We developed this activity in conjunction with a unit on the evolution of sexual reproduction. The RQH arose to address the paradox of sexual reproduction (Jaenike 1978; Bell 1982). Asexual reproduction is far more efficient than sexual reproduction, so asexual lineages should outcompete sexual ones (Maynard Smith 1978; Lively and Lloyd 1990; Lively 1996). Why then is sexual reproduction so common? The Red Queen argues that host-parasite coevolution favors sexual individuals because they produce offspring with a variety of rare genotypes. In contrast, parasites rapidly adapt to infect common asexual lineages and drive them down in frequency (Haldane 1949; Jaenike 1978; Hamilton 1980; Hamilton et al. 1990). To further address hypotheses for the maintenance of sex and genetic variation, we recommend Burt and Bell (1987). Their study provides an excellent example of the strong inference approach to hypothesis testing. It also encourages students to reflect upon the evolutionary conditions under which we predict selection for elevated recombination. Lastly, Hamilton and Zuk (1982) is a classic work that would serve to connect host-parasite coevolution to a unit on sexual selection.

Variations on the Game

An exciting aspect of the game we outline here is that the basic framework can be modified in small ways to test additional predictions. Instructors can ask students to design their own modifications to test new predictions they have made based upon class data (e.g. Figure 2c, question 3). Here, we highlight four of the many modifications that might be interesting to pursue in the classroom.

WHAT NEEDS TO BE DONE - Can you go on with the text about the Red Queen coevolution game, picking up after "might be interesting to pursue in the classroom"?

RECORD EXTRACTS -
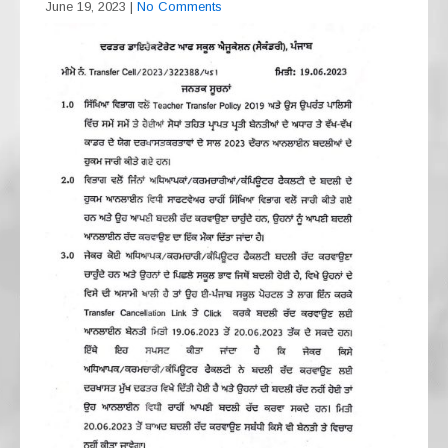
June 19, 2023
|
No Comments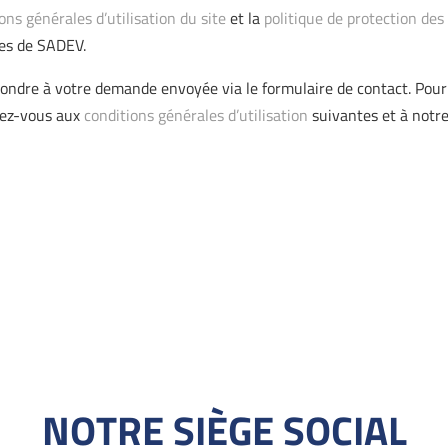
ons générales d’utilisation du site
et la
politique de protection de
fres de SADEV.
pondre à votre demande envoyée via le formulaire de contact. Pour 
rtez-vous aux
conditions générales d’utilisation
suivantes et à notr
NOTRE SIÈGE SOCIAL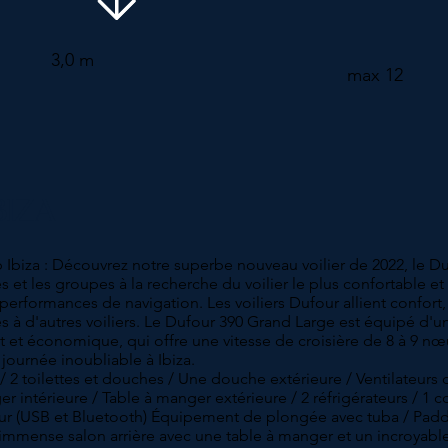
3,0 m
max 12
BIZA
Ibiza : Découvrez notre superbe nouveau voilier de 2022, le D
es et les groupes à la recherche du voilier le plus confortable et 
erformances de navigation. Les voiliers Dufour allient confort
 à d'autres voiliers. Le Dufour 390 Grand Large est équipé d'u
et économique, qui offre une vitesse de croisière de 8 à 9 nœu
journée inoubliable à Ibiza.
 / 2 toilettes et douches / Une douche extérieure / Ventilateurs 
ger intérieure / Table à manger extérieure / 2 réfrigérateurs / 1
eur (USB et Bluetooth) Équipement de plongée avec tuba / Padd
n immense salon arrière avec une table à manger et un incroyab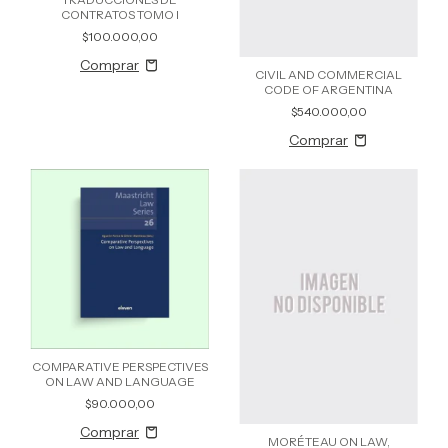
CONTRATOS TOMO I
$100.000,00
CIVIL AND COMMERCIAL
CODE OF ARGENTINA
$540.000,00
COMPARATIVE PERSPECTIVES
ON LAW AND LANGUAGE
$90.000,00
MORÉTEAU ON LAW,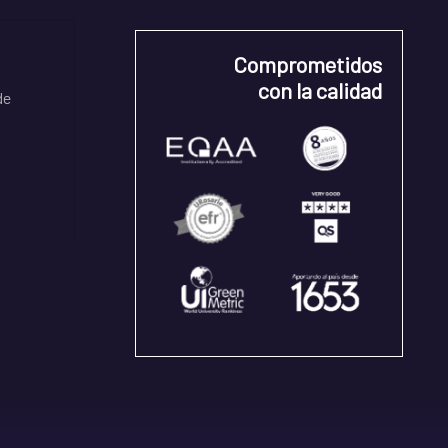
Comprometidos
con la calidad
de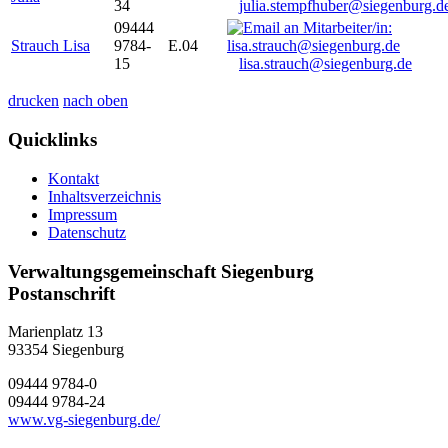
34
julia.stempfhuber@siegenburg.d
09444
Strauch Lisa
9784-
E.04
15
lisa.strauch@siegenburg.de
drucken
nach oben
Quicklinks
Kontakt
Inhaltsverzeichnis
Impressum
Datenschutz
Verwaltungsgemeinschaft Siegenburg
Postanschrift
Marienplatz 13
93354
Siegenburg
09444 9784-0
09444 9784-24
www.vg-siegenburg.de/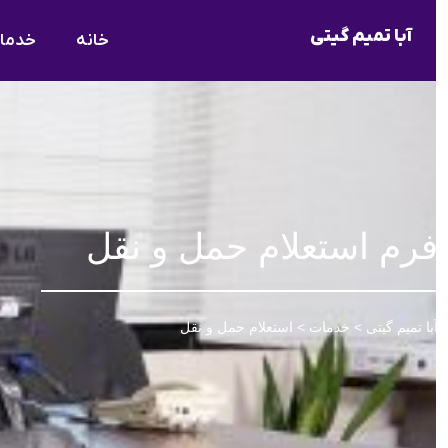
آبا تمیم گیتی
خانه
خدمات
رم استعلام حمل و نقل
با تمیم گیتی > خدمات > استعلام حمل و نقل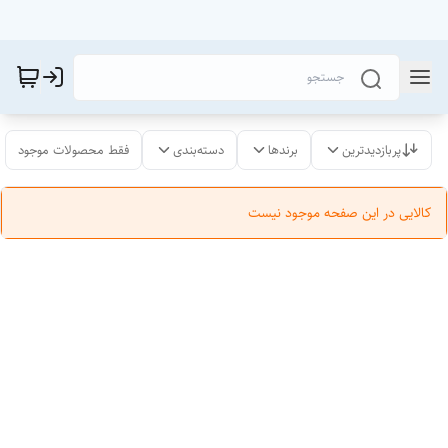
پربازدیدترین
برندها
دسته‌بندی
فقط محصولات موجود
کالایی در این صفحه موجود نیست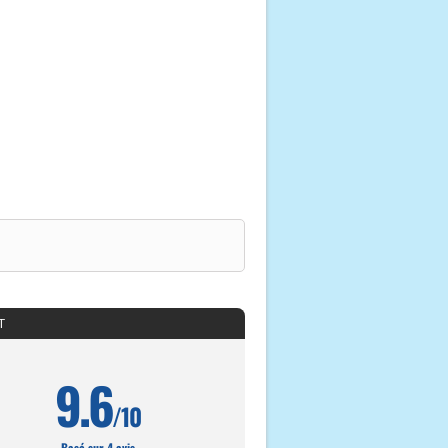
T
9.6
/10
Basé sur 4 avis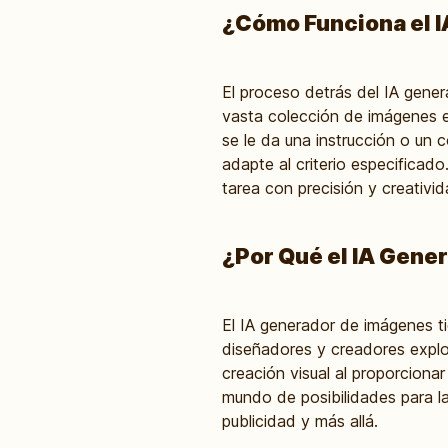
¿Cómo Funciona el 
El proceso detrás del IA gener
vasta colección de imágenes e
se le da una instrucción o un
adapte al criterio especificado
tarea con precisión y creativid
¿Por Qué el IA Gene
El IA generador de imágenes tie
diseñadores y creadores explo
creación visual al proporciona
mundo de posibilidades para la
publicidad y más allá.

TASK RESPONSE -
First, to drive home the idea that coevolution acts to maintain genotypic diversity, the students can contrast the original game with one in which selection is absent. In this case, students play the game as before, but there are no fitness consequences of successful or unsuccessful infection for either host or parasite. In other words, parasite virulence is zero, and there is no cost for a parasite of a failed infection. Students should predict in advance that genetic variation will not be maintained under these conditions, because rare advantage is absent.

Secondly, students can further test the advantage of a rare host genotype by beginning the game with no genetic variation. In this modification, the game starts with a single suit and variation is introduced through mutation (in step 3) and migration (in step 4). Students should predict in advance that mutant or migrant host genotypes will rapidly increase in frequency. In contrast, mutant or migrant parasite genotypes will be less successful, as they are unlikely to match the most common host genotype.

This suggests a third modification: for advanced classes, instructors might consider introducing the concept of local adaptation using data generated by the game. Coevolution is predicted to result in local adaptation, in which parasites have higher fitness when infecting their sympatric host population than allopatric host populations (Parker 1985; Lively 1989). By calculating mean fitness of each parasite population on the host population of each group at generation 15, we indeed find local adaptation of parasite populations (data not shown).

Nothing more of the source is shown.